The Fringe is a great place for comedy in-jokes. Trusting the industry-savvy crowd to go with them, comics like Michael Legge can reference such luminaries as Tony Law, Bridget Christie and Josie Long and still keep most of their punters nodding and chuckling along. Legge skewers the modi operandi of all of the above and more in this enjoyably ranty set. It’s one of a few shows this year to take the presumed formula of an “award-winning show” and then subvert and parody it. It appears to offer us a redemptive narrative arc, then throws it gleefully back in our faces.
Legge is proudly idiosyncratic in his references more generally.

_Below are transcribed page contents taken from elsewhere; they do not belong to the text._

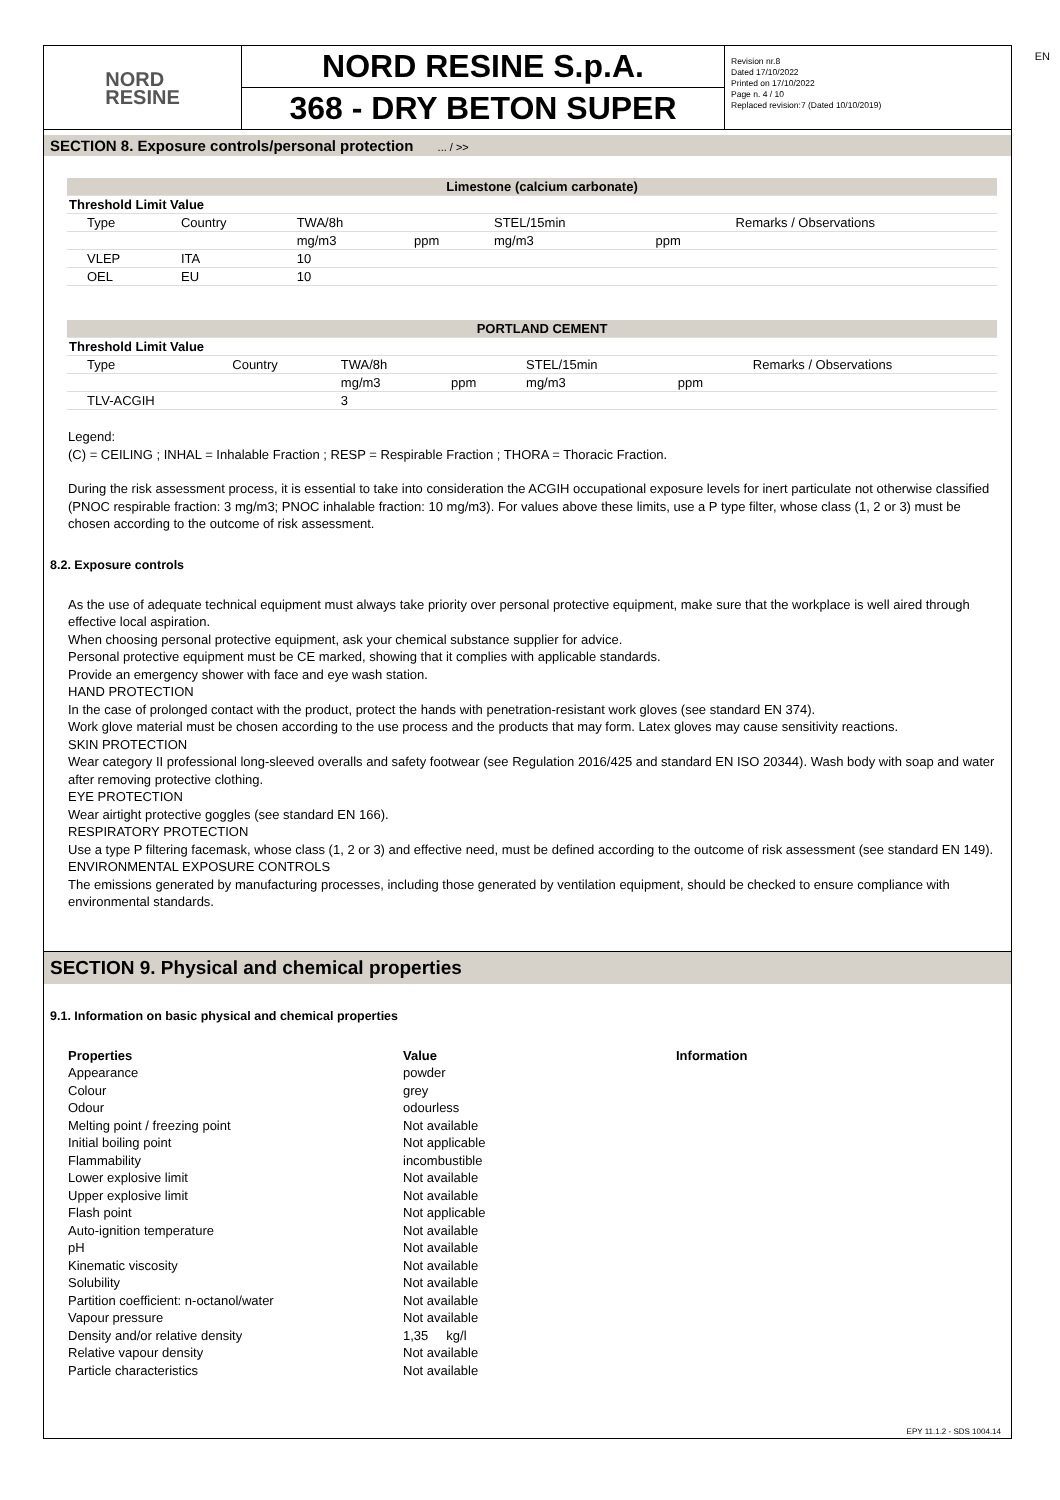EN
NORD
RESINE
NORD RESINE S.p.A.
368 - DRY BETON SUPER
Revision nr.8
Dated 17/10/2022
Printed on 17/10/2022
Page n. 4 / 10
Replaced revision:7 (Dated 10/10/2019)
SECTION 8. Exposure controls/personal protection ... / >>
| Limestone (calcium carbonate) | | | | | | |
| Threshold Limit Value | | | | | | |
| Type | Country | TWA/8h | | STEL/15min | | Remarks / Observations |
| | | mg/m3 | ppm | mg/m3 | ppm | |
| VLEP | ITA | 10 | | | | |
| OEL | EU | 10 | | | | |
| PORTLAND CEMENT | | | | | | |
| Threshold Limit Value | | | | | | |
| Type | Country | TWA/8h | | STEL/15min | | Remarks / Observations |
| | | mg/m3 | ppm | mg/m3 | ppm | |
| TLV-ACGIH | | 3 | | | | |
Legend:
(C) = CEILING ; INHAL = Inhalable Fraction ; RESP = Respirable Fraction ; THORA = Thoracic Fraction.
During the risk assessment process, it is essential to take into consideration the ACGIH occupational exposure levels for inert particulate not otherwise classified (PNOC respirable fraction: 3 mg/m3; PNOC inhalable fraction: 10 mg/m3). For values above these limits, use a P type filter, whose class (1, 2 or 3) must be chosen according to the outcome of risk assessment.
8.2. Exposure controls
As the use of adequate technical equipment must always take priority over personal protective equipment, make sure that the workplace is well aired through effective local aspiration.
When choosing personal protective equipment, ask your chemical substance supplier for advice.
Personal protective equipment must be CE marked, showing that it complies with applicable standards.
Provide an emergency shower with face and eye wash station.
HAND PROTECTION
In the case of prolonged contact with the product, protect the hands with penetration-resistant work gloves (see standard EN 374).
Work glove material must be chosen according to the use process and the products that may form. Latex gloves may cause sensitivity reactions.
SKIN PROTECTION
Wear category II professional long-sleeved overalls and safety footwear (see Regulation 2016/425 and standard EN ISO 20344). Wash body with soap and water after removing protective clothing.
EYE PROTECTION
Wear airtight protective goggles (see standard EN 166).
RESPIRATORY PROTECTION
Use a type P filtering facemask, whose class (1, 2 or 3) and effective need, must be defined according to the outcome of risk assessment (see standard EN 149).
ENVIRONMENTAL EXPOSURE CONTROLS
The emissions generated by manufacturing processes, including those generated by ventilation equipment, should be checked to ensure compliance with environmental standards.
SECTION 9. Physical and chemical properties
9.1. Information on basic physical and chemical properties
| Properties | Value | Information |
| --- | --- | --- |
| Appearance | powder | |
| Colour | grey | |
| Odour | odourless | |
| Melting point / freezing point | Not available | |
| Initial boiling point | Not applicable | |
| Flammability | incombustible | |
| Lower explosive limit | Not available | |
| Upper explosive limit | Not available | |
| Flash point | Not applicable | |
| Auto-ignition temperature | Not available | |
| pH | Not available | |
| Kinematic viscosity | Not available | |
| Solubility | Not available | |
| Partition coefficient: n-octanol/water | Not available | |
| Vapour pressure | Not available | |
| Density and/or relative density | 1,35 kg/l | |
| Relative vapour density | Not available | |
| Particle characteristics | Not available | |
EPY 11.1.2 - SDS 1004.14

The thread running through the show is his frustrated fandom of cult singer-songwriter Robyn Hitchcock, who once told him to “fuck off”. The show title is something that Legge once shouted at the lead singer of '80s rock band Marillion at a gig. But audience members who know nothing about these musicians still find plenty to laugh at here (I know because I’m one of them), testament to the shouty, sweary sincerity of Legge’s storytelling.
The overall effect is like walking into a sort of private member’s club for 40-something fans of comedy and '80s cult music, but finding the company so much fun that you end up staying for several pints. You feel a little sorry for the foreign tourists and much younger punters who have turned up and look a little lost. But for the rest of us, this is a bracingly rude, very witty and surprisingly inclusive show, whether or not it bags that elusive award.